Microsoft invests billions in ChatGPT maker OpenAI

Microsoft revealed on Monday that it is making another investment in OpenAI, the company behind the much-hyped AI-powered chatbot ChatGPT.

In a statement on its website, the computer giant described the move as a “multi-year, multi-billion dollar” investment, declining to offer more specific financial details. However, recent reports have suggested that Microsoft’s investment, which follows two others in 2019 and 2021, could be in the region of $10 billion.

Microsoft said the support will fuel OpenAI’s work on supercomputing and research, and will enable both companies to “independently commercialize the resulting advanced AI technologies.”

More specifically, Microsoft wants to help accelerate OpenAI’s groundbreaking independent AI research, and build out the AI ​​infrastructure of its cloud-based Azure platform “to enable customers to build and deploy their AI applications globally.” to help.”

Microsoft also plans to deploy OpenAI’s models in consumer and enterprise products and to incorporate new digital experiences built on OpenAI’s technology.

“We built our partnership with OpenAI with a shared ambition to responsibly advance cutting-edge AI research and democratize AI as a new technology platform,” said Microsoft chief Satya Nadella. “In this next phase of our partnership, developers and organizations across industries will have access to the best AI infrastructure, models and toolchains with Azure to build and run their applications.”

OpenAI boss Sam Altman said the three-year partnership with Microsoft has been “great” so far, adding that his startup is “excited to continue our independent research and work toward creating advanced AI that benefits everyone.”

OpenAI’s ChatGPT software has taken the tech world by storm because the tool is different from traditional chatbots of the past.
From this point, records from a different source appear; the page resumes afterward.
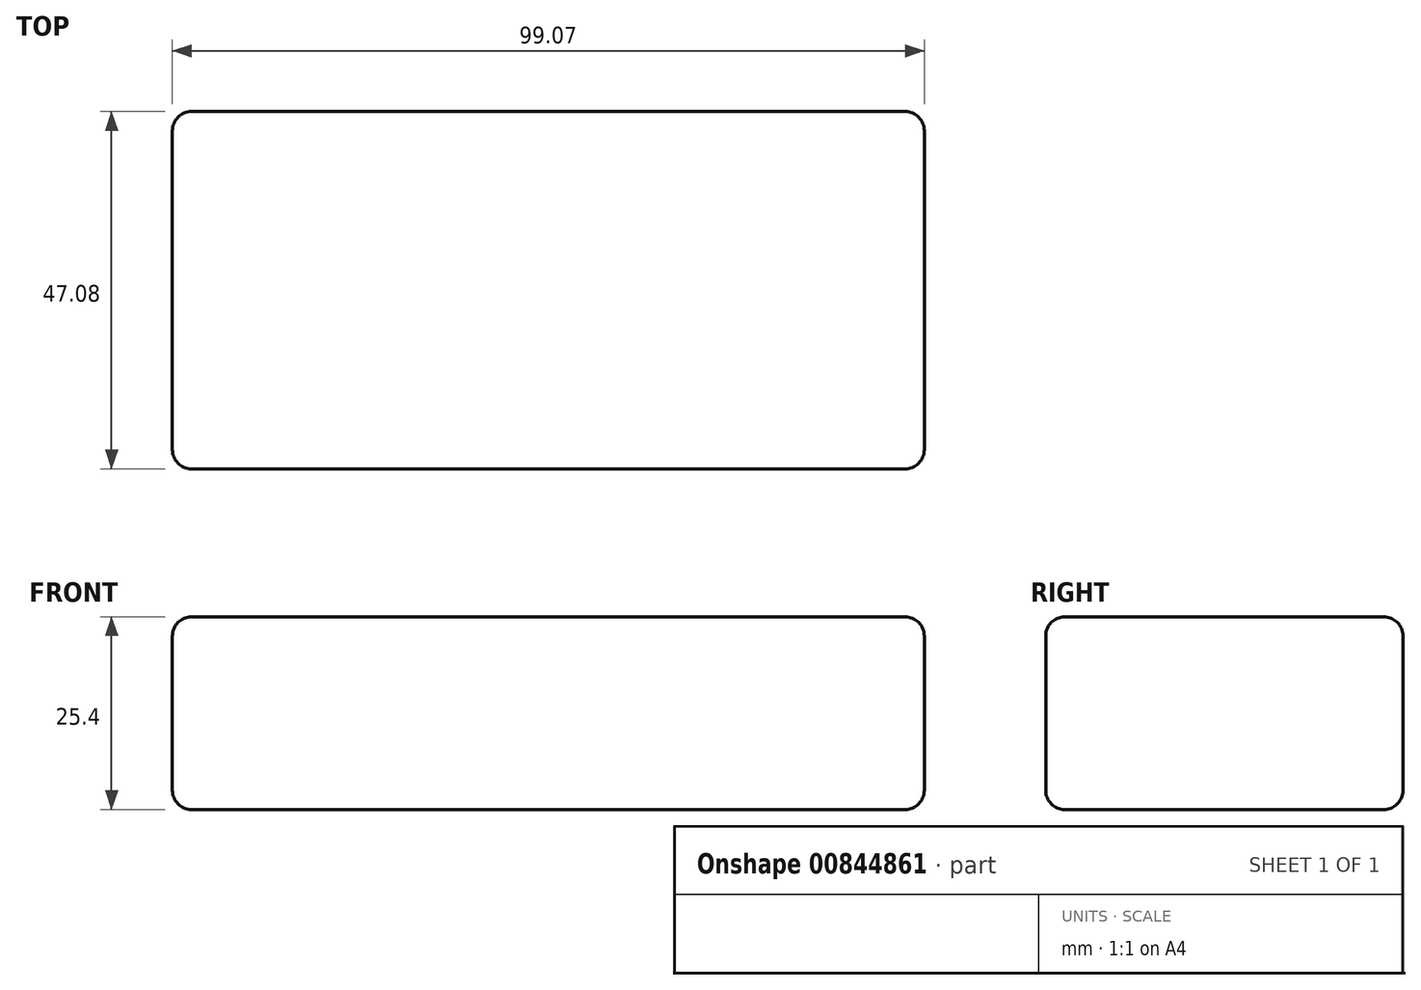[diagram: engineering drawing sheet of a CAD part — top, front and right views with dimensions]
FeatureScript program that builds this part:
annotation { "Feature Type Name" : "Feature", "Feature Type Description" : "" }
export const myFeature = defineFeature(function(context is Context, id is Id, definition is map)
    precondition{}
    {
        {
            var Q0;
            Q0=qCreatedBy(makeId("Top.planeOp"),FACE);
            var sketch = newSketch(context, id + "F0", { "sketchPlane" : qUnion([Q0])});
            skLineSegment(sketch, "E0.bottom", {"start": v(-48.81, 21.52) * mm, "end": v(50.26, 21.52) * mm});
            skLineSegment(sketch, "E0.top", {"start": v(-48.81, -25.56) * mm, "end": v(50.26, -25.56) * mm});
            skLineSegment(sketch, "E0.left", {"start": v(-48.81, 21.52) * mm, "end": v(-48.81, -25.56) * mm});
            skLineSegment(sketch, "E0.right", {"start": v(50.26, 21.52) * mm, "end": v(50.26, -25.56) * mm});
            skSolve(sketch);
        }
        {
            var Q0;
            Q0 = qSketchRegion(id + "F0", true);
            extrude(context, id + "F1", {"entities" : qUnion([Q0]), "depth" : 25.4 * mm, "offsetDistance" : 25.4 * mm});
        }
        {
            var Q0;
            Q0=makeQuery(id+"F1.opExtrude","CAP_EDGE",EDGE,{"disambiguationData":[OSD([sQuery(id+"F0.wireOp",EDGE,"E0.left")])],"isStart":true});
            var Q1;
            Q1=makeQuery(id+"F1.opExtrude","CAP_EDGE",EDGE,{"disambiguationData":[OSD([sQuery(id+"F0.wireOp",EDGE,"E0.top")])],"isStart":true});
            var Q2;
            Q2=makeQuery(id+"F1.opExtrude","CAP_EDGE",EDGE,{"disambiguationData":[OSD([sQuery(id+"F0.wireOp",EDGE,"E0.bottom")])],"isStart":true});
            var Q3;
            Q3=makeQuery(id+"F1.opExtrude","CAP_EDGE",EDGE,{"disambiguationData":[OSD([sQuery(id+"F0.wireOp",EDGE,"E0.right")])],"isStart":true});
            var Q4;
            Q4=makeQuery(id+"F1.opExtrude","CAP_EDGE",EDGE,{"disambiguationData":[OSD([sQuery(id+"F0.wireOp",EDGE,"E0.top")])],"isStart":false});
            var Q5;
            Q5=makeQuery(id+"F1.opExtrude","SWEPT_EDGE",EDGE,{"disambiguationData":[OSD([sQuery(id+"F0.wireOp",EDGE,"E0.top"),sQuery(id+"F0.wireOp",EDGE,"E0.left")])]});
            var Q6;
            Q6=makeQuery(id+"F1.opExtrude","SWEPT_EDGE",EDGE,{"disambiguationData":[OSD([sQuery(id+"F0.wireOp",EDGE,"E0.top"),sQuery(id+"F0.wireOp",EDGE,"E0.right")])]});
            var Q7;
            Q7=makeQuery(id+"F1.opExtrude","CAP_FACE",FACE,{"disambiguationData":[OSD([sQuery(id+"F0.wireOp",EDGE,"E0.bottom"),sQuery(id+"F0.wireOp",EDGE,"E0.top"),sQuery(id+"F0.wireOp",EDGE,"E0.left"),sQuery(id+"F0.wireOp",EDGE,"E0.right")])],"isStart":false});
            var Q8;
            Q8=makeQuery(id+"F1.opExtrude","SWEPT_EDGE",EDGE,{"disambiguationData":[OSD([sQuery(id+"F0.wireOp",EDGE,"E0.bottom"),sQuery(id+"F0.wireOp",EDGE,"E0.right")])]});
            var Q9;
            Q9=makeQuery(id+"F1.opExtrude","SWEPT_EDGE",EDGE,{"disambiguationData":[OSD([sQuery(id+"F0.wireOp",EDGE,"E0.bottom"),sQuery(id+"F0.wireOp",EDGE,"E0.left")])]});
            fillet(context, id + "F2", {"entities" : qUnion([Q0, Q1, Q2, Q3, Q4, Q5, Q6, Q7, Q8, Q9]), "radius" : 2.54 * mm, "tangentPropagation" : true, "allowEdgeOverflow" : false});
        }
    });
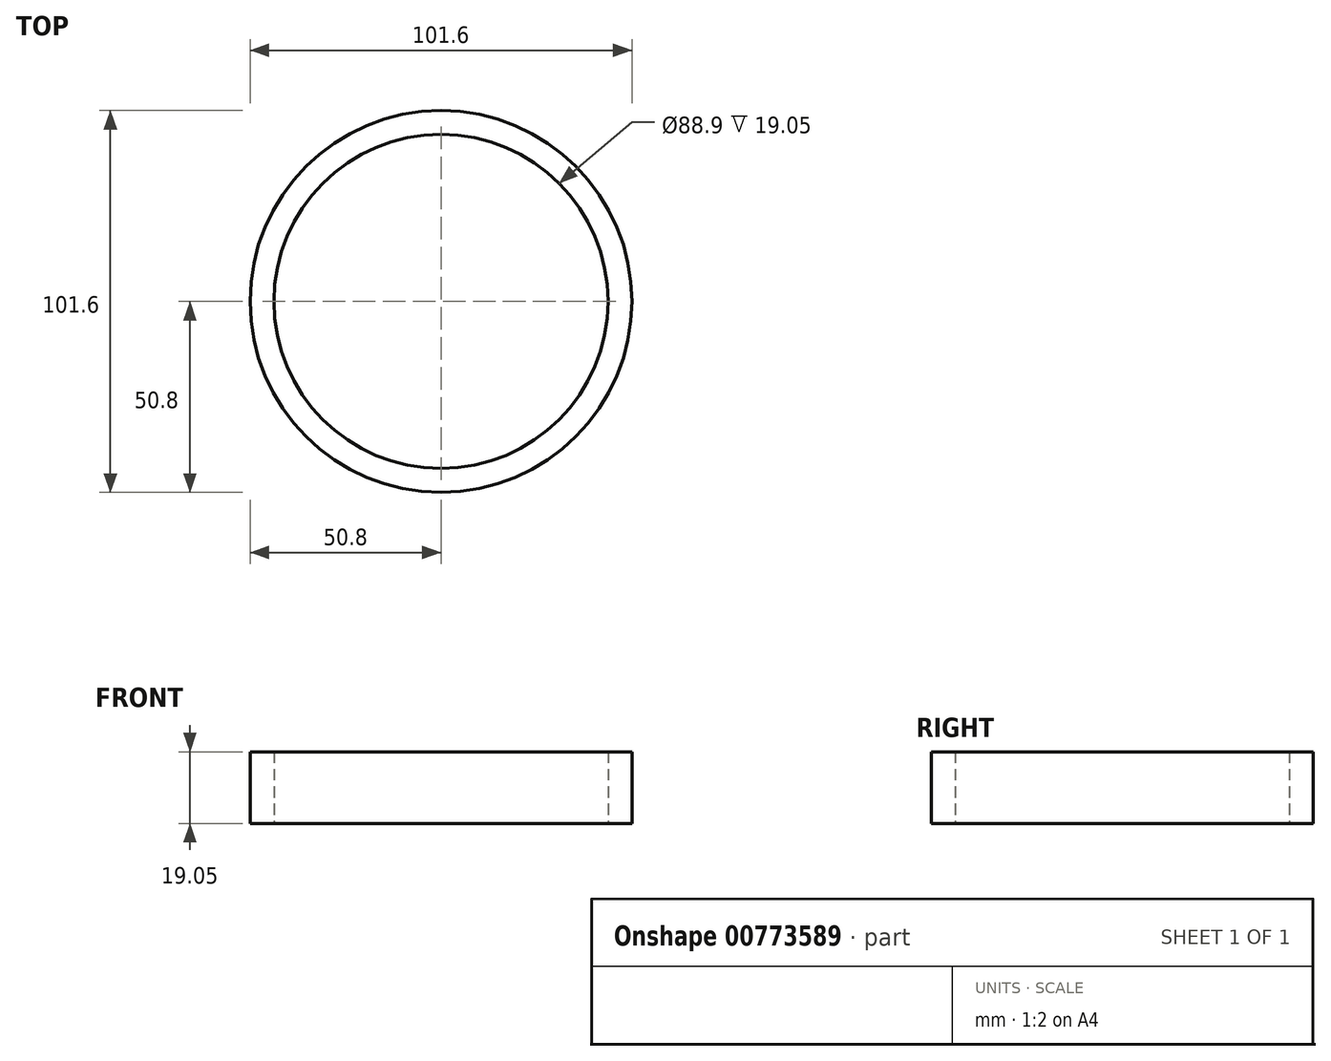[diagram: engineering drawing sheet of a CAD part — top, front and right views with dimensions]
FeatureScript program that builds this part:
annotation { "Feature Type Name" : "Feature", "Feature Type Description" : "" }
export const myFeature = defineFeature(function(context is Context, id is Id, definition is map)
    precondition{}
    {
        {
            var Q0;
            Q0=qCreatedBy(makeId("Top.planeOp"),FACE);
            var sketch = newSketch(context, id + "F0", { "sketchPlane" : qUnion([Q0])});
            skCircle(sketch, "E0", {"center": v(0, 0) * mm, "radius": 44.45 * mm});
            skCircle(sketch, "E1.0", {"center": v(0, 0) * mm, "radius": 50.8 * mm});
            skSolve(sketch);
        }
        {
            var Q0;
            Q0=makeQuery(id+"F0.imprint","IMPRINT",FACE,{"disambiguationData":[TD([[makeQuery(id+"F0.imprint","IMPRINT",EDGE,{"derivedFrom":sQuery(id+"F0.wireOp",EDGE,"E0")}),-1.0]])]});
            extrude(context, id + "F1", {"entities" : qUnion([Q0]), "depth" : 19.05 * mm, "offsetDistance" : 25.4 * mm});
        }
    });
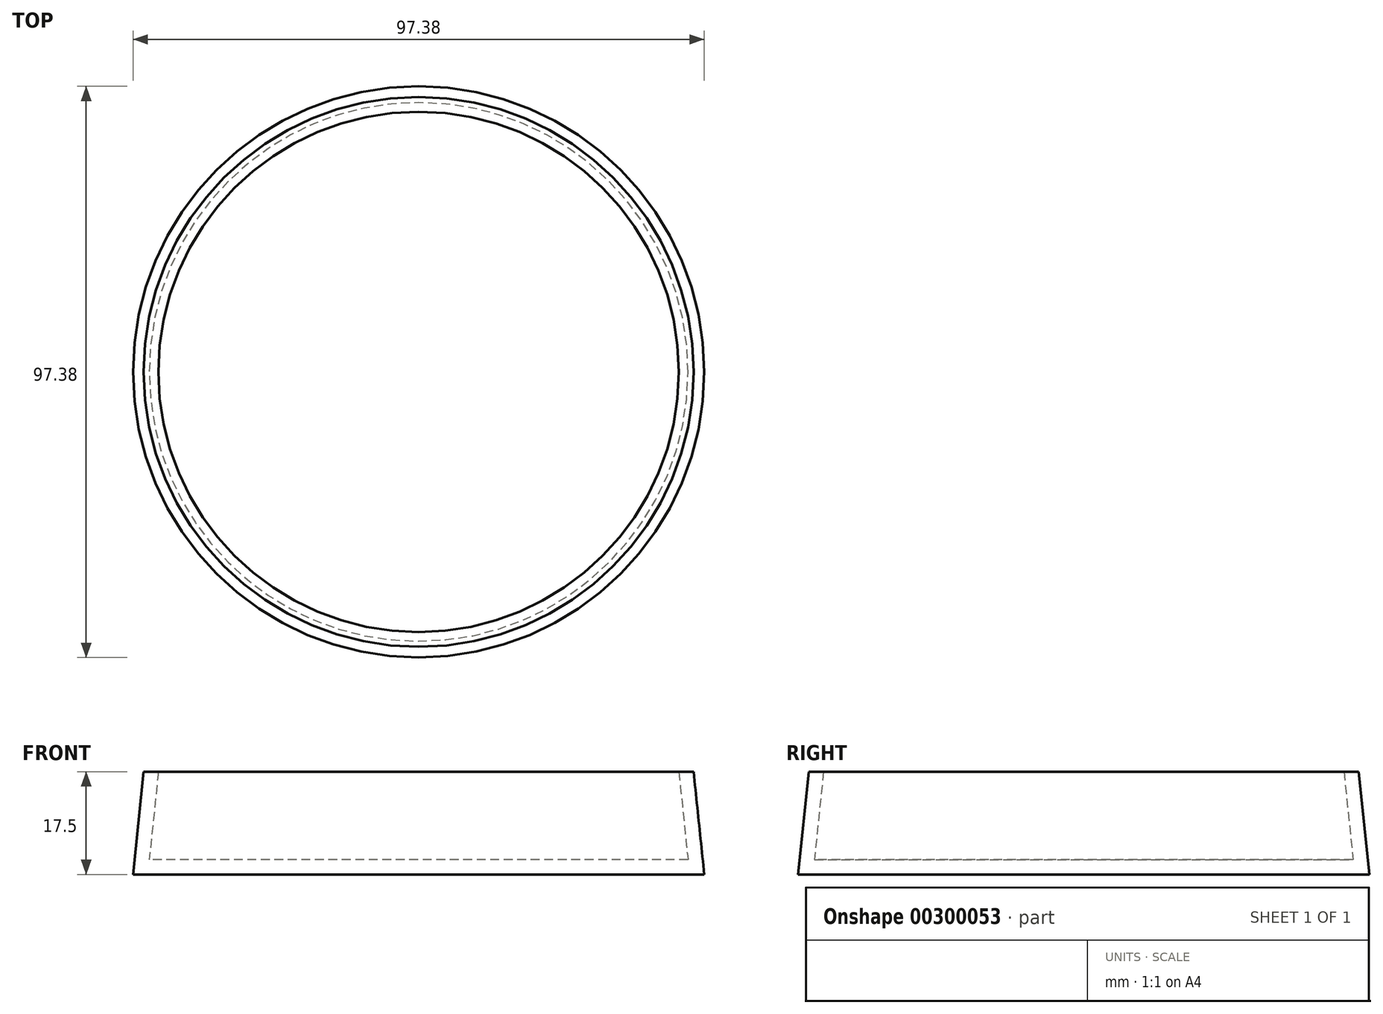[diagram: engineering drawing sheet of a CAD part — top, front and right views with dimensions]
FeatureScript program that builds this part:
annotation { "Feature Type Name" : "Feature", "Feature Type Description" : "" }
export const myFeature = defineFeature(function(context is Context, id is Id, definition is map)
    precondition{}
    {
        {
            assignVariable(context, id + "F0", {"name" : "bucket_t", "anyValue" : 0.75});
        }
        {
            assignVariable(context, id + "F1", {"name" : "bucket_top_d", "anyValue" : 117 - (getVariable(context, 'bucket_t') * 2)});
        }
        {
            assignVariable(context, id + "F2", {"name" : "bucket_bot_d", "anyValue" : 88 - (getVariable(context, 'bucket_t') * 2)});
        }
        {
            assignVariable(context, id + "F3", {"name" : "bucket_h", "anyValue" : 140});
        }
        {
            assignVariable(context, id + "F4", {"name" : "bucket_angle", "anyValue" : atan(((getVariable(context, 'bucket_top_d') - getVariable(context, 'bucket_bot_d')) / 2) / getVariable(context, 'bucket_h'))});
        }
        {
            assignVariable(context, id + "F5", {"name" : "screen_h", "anyValue" : 2.5});
        }
        {
            assignVariable(context, id + "F6", {"name" : "rim_h", "anyValue" : 15});
        }
        {
            assignVariable(context, id + "F7", {"name" : "spacer_h", "anyValue" : getVariable(context, 'screen_h') + getVariable(context, 'rim_h')});
        }
        {
            var Q0;
            Q0=qCreatedBy(makeId("Top.planeOp"),FACE);
            var sketch = newSketch(context, id + "F8", { "sketchPlane" : qUnion([Q0])});
            skCircle(sketch, "E0", {"center": v(0, 0) * mm, "radius": 48.69 * mm});
            skSolve(sketch);
        }
        {
            var Q0;
            Q0=makeQuery(id+"F8.imprint","IMPRINT",FACE,{"disambiguationData":[TD([[makeQuery(id+"F8.imprint","IMPRINT",EDGE,{"derivedFrom":sQuery(id+"F8.wireOp",EDGE,"E0")}),1.0]])]});
            extrude(context, id + "F9", {"entities" : qUnion([Q0]), "depth" : (getVariable(context, 'spacer_h')) * mm, "hasDraft" : true, "draftAngle" : getVariable(context, 'bucket_angle'), "draftPullDirection" : true});
        }
        {
            var Q0;
            Q0=makeQuery(id+"F9.opExtrude","CAP_FACE",FACE,{"disambiguationData":[OSD([sQuery(id+"F8.wireOp",EDGE,"E0")])],"isStart":false});
            shell(context, id + "F10", {"entities" : qUnion([Q0]), "thickness" : (getVariable(context, 'screen_h')) * mm});
        }
    });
Trained using vast amounts of web data and refined through human feedback, AI tools are able to respond to human prompts in the form of text that is both natural and creative.

David Hickton, founding director of the University of Pittsburgh’s Institute for Cyber ​​Law, Policy and Security, recently said that the tool “has the potential to change society perhaps more dramatically than Amazon and the iPhone,” but added that ” There are many tracking risks that come with such a powerful advancement.

Still, there are those who don’t rate ChatGPT particularly, including Yann LeCun, Meta’s chief AI scientist, who recently described the tool as “not particularly innovative.”